Text section.
# # # #

The 12 room, 3500 square foot main house and 340 square foot tank house (water tower) were built between 1871 and 1875 by William Fredrich Dresbach, a Prussian immigrant and Davisville's first postmaster. Mr. Dresbach is credited with naming the town after rancher Jerome C. Davis. The land on which the mansion sits is likely some of the first residential land purchased (1870 & 1871) in Davisville. (The house itself sits on Lots 9 & 10 of Block 1, Range D of the original Davisville plat; Dresbach later acquired the adjacent lot to the south, Lot 11; the final piece of the quarter block property, Lot 12 was added in 1884 by the Enos family.)

The mansion is said to have been built by carpenters Patricio Vaca and Cirilo Zuniga, relations of the pioneer Vaca (Baca) and Pena families. According to an early Davisville resident, Elijah William Brown, who had been Dresbach's book-keeper, and owned a hardware store at the time the house was probably built, the original cost of the house was some $12-14,000.

Mr. Dresbach, one of Davisville's wealthiest citizens, also owned a livery stable, general store, hotel and saloon, and a grain warehouse. Dresbach, who married a local dentist's daughter, Isabell Pearce in May 1870, moved to San Francisco around 1878, where he continued his business as a grain merchant, trading on the San Francisco Exchange and becoming a major player in a number of speculative attempts to "corner" the grain markets, resulting in a number of bankruptcies. In the first of these in 1879, a Sacramento bank foreclosed on the Mansion property. (He lost the rest of his Davisville properties as well.) His speculative ups and downs continued until his death at home in San Francisco in 1901.
[WWW]Dreisbach Family Website

The bank sold the property in 1880 for $5,000 to Sessions M. Enos (1823-1884), a Davisville dairy farmer and his son William, who had married Cornelia Ellen Russell, daughter of the prominent local Russell family Avenue of Trees, Russell Boulevard. S.M. Enos died in 1884; his widow apparently continued to live in the Davis area until her death, although not in the mansion. The younger Enos family left Davisville in 1888 for Inyo County, after selling the property in late 1887 to Henry Stelling, a German born farmer from the Solano County side of Putah Creek (Tremont township) with a large family.

# # # #

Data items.
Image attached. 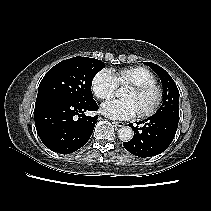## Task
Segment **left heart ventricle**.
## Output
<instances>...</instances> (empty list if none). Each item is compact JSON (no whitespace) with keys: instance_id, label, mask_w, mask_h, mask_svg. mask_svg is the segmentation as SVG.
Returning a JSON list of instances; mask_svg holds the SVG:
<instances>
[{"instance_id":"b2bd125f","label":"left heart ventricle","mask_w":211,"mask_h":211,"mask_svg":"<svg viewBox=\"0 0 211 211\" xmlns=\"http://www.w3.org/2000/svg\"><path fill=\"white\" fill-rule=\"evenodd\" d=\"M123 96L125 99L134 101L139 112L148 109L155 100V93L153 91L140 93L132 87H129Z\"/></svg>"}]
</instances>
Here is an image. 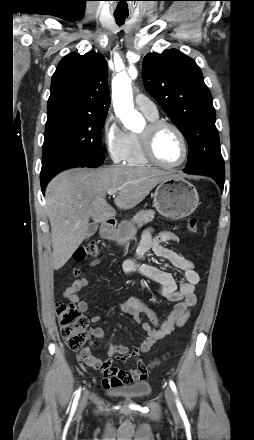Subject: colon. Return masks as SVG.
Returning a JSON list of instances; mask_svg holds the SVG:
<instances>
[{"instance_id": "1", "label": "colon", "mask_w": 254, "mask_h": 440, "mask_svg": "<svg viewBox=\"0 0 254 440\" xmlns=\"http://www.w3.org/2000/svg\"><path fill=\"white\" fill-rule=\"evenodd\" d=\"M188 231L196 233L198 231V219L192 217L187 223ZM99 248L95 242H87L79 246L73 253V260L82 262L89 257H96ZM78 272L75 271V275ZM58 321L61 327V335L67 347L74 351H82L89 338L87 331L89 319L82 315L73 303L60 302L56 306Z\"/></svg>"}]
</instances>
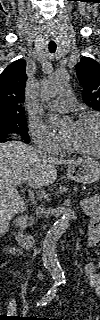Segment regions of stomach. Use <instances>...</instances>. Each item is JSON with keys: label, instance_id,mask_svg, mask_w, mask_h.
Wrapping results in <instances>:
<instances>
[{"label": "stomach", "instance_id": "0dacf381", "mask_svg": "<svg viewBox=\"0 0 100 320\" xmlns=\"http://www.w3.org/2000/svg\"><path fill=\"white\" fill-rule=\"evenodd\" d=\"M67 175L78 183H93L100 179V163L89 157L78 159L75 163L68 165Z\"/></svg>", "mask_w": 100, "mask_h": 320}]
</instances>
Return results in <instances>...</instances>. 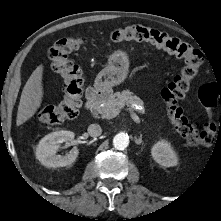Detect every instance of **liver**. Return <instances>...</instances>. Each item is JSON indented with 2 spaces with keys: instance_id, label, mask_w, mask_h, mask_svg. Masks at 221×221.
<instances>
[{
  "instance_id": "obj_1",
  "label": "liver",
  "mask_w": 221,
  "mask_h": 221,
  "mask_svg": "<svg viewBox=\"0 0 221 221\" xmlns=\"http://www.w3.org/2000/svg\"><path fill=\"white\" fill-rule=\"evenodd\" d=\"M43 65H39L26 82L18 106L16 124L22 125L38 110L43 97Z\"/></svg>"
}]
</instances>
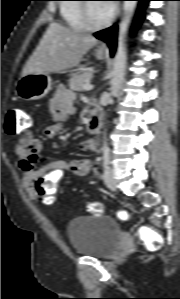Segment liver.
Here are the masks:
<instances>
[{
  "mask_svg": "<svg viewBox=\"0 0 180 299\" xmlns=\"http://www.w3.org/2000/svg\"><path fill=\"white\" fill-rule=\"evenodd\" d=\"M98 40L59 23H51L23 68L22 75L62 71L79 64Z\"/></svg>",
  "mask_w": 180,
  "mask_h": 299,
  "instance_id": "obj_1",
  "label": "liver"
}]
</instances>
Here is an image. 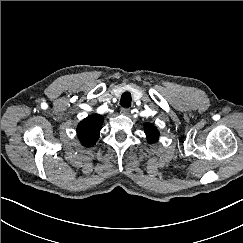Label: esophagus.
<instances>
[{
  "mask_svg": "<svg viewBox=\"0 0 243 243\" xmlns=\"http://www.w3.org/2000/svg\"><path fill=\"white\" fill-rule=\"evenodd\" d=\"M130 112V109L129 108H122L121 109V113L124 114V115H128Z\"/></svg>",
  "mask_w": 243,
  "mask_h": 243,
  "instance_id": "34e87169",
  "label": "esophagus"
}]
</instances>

# # # #

Work to do.
In the mansion history, condense the paragraph that begins "Mr. Dresbach, one of Davisville's wealthiest citizens" into a shorter version that keeps its main facts.

Written answer.
One of Davisville's wealthiest citizens, Dresbach owned a livery stable, a general store, a hotel and saloon, and a grain warehouse. He married Isabell Pearce, a local dentist's daughter, in May 1870. Around 1878 he moved to San Francisco and worked as a grain merchant on the San Francisco Exchange. His speculative attempts to "corner" the grain markets led to several bankruptcies. In the first, in 1879, a Sacramento bank foreclosed on the mansion, and he also lost his other Davisville properties. His fortunes kept rising and falling until he died at home in San Francisco in 1901.